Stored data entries
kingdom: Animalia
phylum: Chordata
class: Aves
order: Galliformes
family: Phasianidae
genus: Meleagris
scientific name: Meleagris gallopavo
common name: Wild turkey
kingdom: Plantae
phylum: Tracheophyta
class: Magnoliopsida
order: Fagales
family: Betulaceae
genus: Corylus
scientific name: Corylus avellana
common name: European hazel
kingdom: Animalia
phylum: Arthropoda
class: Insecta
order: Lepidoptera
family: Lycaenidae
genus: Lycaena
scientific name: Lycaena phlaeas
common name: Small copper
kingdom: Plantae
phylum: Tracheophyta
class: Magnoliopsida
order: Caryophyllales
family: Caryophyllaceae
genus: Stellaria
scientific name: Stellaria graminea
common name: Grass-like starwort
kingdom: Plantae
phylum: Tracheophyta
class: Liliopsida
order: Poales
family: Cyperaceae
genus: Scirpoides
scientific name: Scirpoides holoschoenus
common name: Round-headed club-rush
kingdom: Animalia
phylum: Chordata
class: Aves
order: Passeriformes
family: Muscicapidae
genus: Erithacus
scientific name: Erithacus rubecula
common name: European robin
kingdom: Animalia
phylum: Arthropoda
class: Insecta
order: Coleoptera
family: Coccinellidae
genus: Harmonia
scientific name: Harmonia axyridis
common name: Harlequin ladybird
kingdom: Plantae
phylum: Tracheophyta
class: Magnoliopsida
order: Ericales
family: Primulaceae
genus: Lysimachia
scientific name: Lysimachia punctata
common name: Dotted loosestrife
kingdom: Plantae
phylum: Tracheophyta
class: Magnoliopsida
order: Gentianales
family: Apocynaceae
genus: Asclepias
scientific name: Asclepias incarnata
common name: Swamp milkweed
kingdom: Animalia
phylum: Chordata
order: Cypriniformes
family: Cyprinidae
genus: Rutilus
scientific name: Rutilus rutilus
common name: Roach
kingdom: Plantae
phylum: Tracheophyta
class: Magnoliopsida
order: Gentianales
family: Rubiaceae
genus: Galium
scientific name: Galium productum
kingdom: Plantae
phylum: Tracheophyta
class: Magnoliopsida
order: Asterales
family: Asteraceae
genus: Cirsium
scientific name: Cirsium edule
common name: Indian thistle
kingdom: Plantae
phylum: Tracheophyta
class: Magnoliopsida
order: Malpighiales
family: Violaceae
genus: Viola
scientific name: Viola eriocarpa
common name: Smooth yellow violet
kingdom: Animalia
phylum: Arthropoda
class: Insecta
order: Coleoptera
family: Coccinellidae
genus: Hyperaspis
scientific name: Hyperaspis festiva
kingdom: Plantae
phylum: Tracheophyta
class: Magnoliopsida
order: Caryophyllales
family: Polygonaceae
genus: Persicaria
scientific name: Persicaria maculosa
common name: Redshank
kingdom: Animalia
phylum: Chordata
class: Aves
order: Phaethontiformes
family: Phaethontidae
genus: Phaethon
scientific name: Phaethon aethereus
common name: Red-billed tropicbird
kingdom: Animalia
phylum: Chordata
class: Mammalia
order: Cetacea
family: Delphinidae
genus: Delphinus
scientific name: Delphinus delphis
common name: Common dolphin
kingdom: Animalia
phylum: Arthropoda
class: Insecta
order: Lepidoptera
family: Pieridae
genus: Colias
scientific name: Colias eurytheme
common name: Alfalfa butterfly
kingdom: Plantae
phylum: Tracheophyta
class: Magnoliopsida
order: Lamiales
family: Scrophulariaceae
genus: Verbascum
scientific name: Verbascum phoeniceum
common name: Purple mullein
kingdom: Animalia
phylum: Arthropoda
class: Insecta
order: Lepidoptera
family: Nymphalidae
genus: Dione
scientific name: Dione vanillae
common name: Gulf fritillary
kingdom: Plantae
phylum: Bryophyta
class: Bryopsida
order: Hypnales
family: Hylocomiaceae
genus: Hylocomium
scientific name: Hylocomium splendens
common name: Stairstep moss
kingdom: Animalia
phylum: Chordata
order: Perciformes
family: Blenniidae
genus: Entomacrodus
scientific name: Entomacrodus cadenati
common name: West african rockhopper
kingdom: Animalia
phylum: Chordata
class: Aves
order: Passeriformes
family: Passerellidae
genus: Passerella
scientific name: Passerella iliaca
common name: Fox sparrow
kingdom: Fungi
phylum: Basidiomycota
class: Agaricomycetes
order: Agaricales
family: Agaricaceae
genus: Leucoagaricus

TO BE DONE
Convert the records from the line containing "scientific name: Rutilus rutilus" down to the line containing "genus: Cirsium" into a two-column CSV headed rank and name, with one row per line. Put each value in its own quoted field and replace any line breaks with spaces.

TASK RESULT
rank,name
"scientific name:","Rutilus rutilus"
"common name:","Roach"
"kingdom:","Plantae"
"phylum:","Tracheophyta"
"class:","Magnoliopsida"
"order:","Gentianales"
"family:","Rubiaceae"
"genus:","Galium"
"scientific name:","Galium productum"
"kingdom:","Plantae"
"phylum:","Tracheophyta"
"class:","Magnoliopsida"
"order:","Asterales"
"family:","Asteraceae"
"genus:","Cirsium"